C++ Logo

sg16

Advanced search

Re: [SG16] A UTF-8 environment specification; an alternative to assuming UTF-8 based on choice of literal encoding

From: Thiago Macieira <thiago_at_[hidden]>
Date: Thu, 29 Jul 2021 16:17:58 -0700
On Thursday, 29 July 2021 13:07:04 PDT Charlie Barto wrote:
> Upon reflection I don't think WTF-8 is right for unix, I think for unix the
> (possibly implementation defined) behavior should be "an array of zero
> terminated byte strings, that don't contain 0x0". Not all byte strings are
> valid WTF-8, if you're on unix and need to transcode to UTF-16 with round
> tripping I think you need something like PEP-383, instead (notably the
> system need not know about your pep-383 things).

Thanks for pointing out the existence of PEP-383 and from there the UTF-8b
possibility. It's an interesting solution.

Qt 3 did have a similar solution for a time, though it used a different
character range. It was done when Linux was transitioning to UTF-8, back in
2004. I removed it from Qt 4 a while ago, because it caused other problems
elsewhere.

Even in Python it's not entirely perfect.

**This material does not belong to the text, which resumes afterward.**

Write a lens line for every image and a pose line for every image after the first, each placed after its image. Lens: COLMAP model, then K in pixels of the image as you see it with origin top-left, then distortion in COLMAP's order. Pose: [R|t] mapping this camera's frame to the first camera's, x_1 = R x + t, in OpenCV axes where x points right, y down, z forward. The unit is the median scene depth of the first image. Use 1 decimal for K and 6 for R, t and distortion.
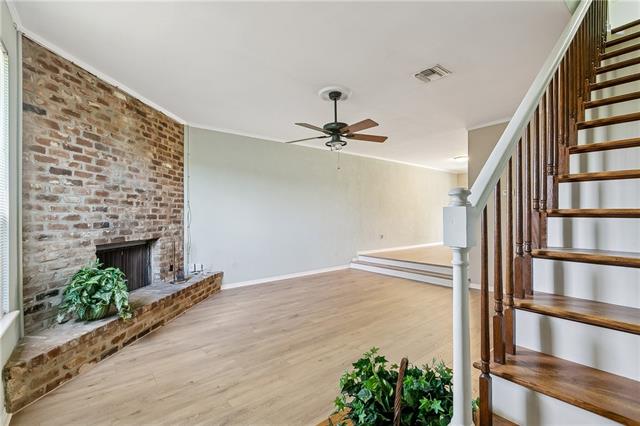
lens RADIAL K [[291.7, 0, 316.6], [0, 291.7, 216.2], [0, 0, 1]] dist [-0.001726, -0.000206]
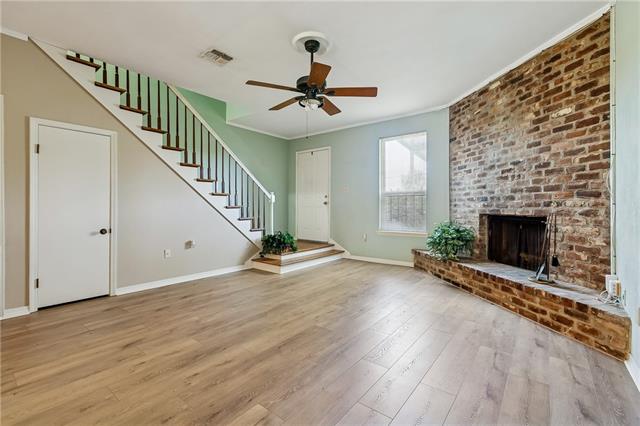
lens RADIAL K [[291.7, 0, 319.6], [0, 291.7, 208.9], [0, 0, 1]] dist [-0.001726, -0.000206]
pose [[-0.972314, 0.002211, -0.233667, 0.246210], [0.000298, 0.999966, 0.008221, 0.056281], [0.233678, 0.007924, -0.972282, 1.850944]]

Unlike the old Qt solution, they
appear to have applied it only to file names (which includes the command-
line):

$ cat test.py
import sys, os
try:
  f = os.open(sys.argv[1], os.O_RDONLY)
except:
  print("Could not open file:", sys.argv[1])

$ python3 test.py $'\341'
Could not open file: Traceback (most recent call last):
  File "test.py", line 3, in <module>
    f = os.open(sys.argv[1], os.O_RDONLY)
FileNotFoundError: [Errno 2] No such file or directory: '\udce1'

During handling of the above exception, another exception occurred:

Traceback (most recent call last):
  File "test.py", line 5, in <module>
    print("Could not open file:", sys.argv[1])
UnicodeEncodeError: 'utf-8' codec can't encode character '\udce1' in position
0: surrogates not allowed

So far, the conclusion I come to is that applications can choose one of three
evils:
1) keep file names in 8-bit, so improperly-encoded UTF-8 can round-trip back
  on Unix, but will have trouble with improper UTF-16 on Windows
2) keep file names in 16-bit, so improperly-encoded UTF-16 can round-trip back
  on Windows, but will have trouble with improper UTF-8 on Unix
3) keep file names in 32-bit and have problems with both

In any of those scenarios, there's data loss the moment the file name is
presented to the user in an editing widget and the user edits.

-- 
Thiago Macieira - thiago (AT) macieira.info - thiago (AT) kde.org
   Software Architect - Intel DPG Cloud Engineering

Received on 2021-07-29 18:18:02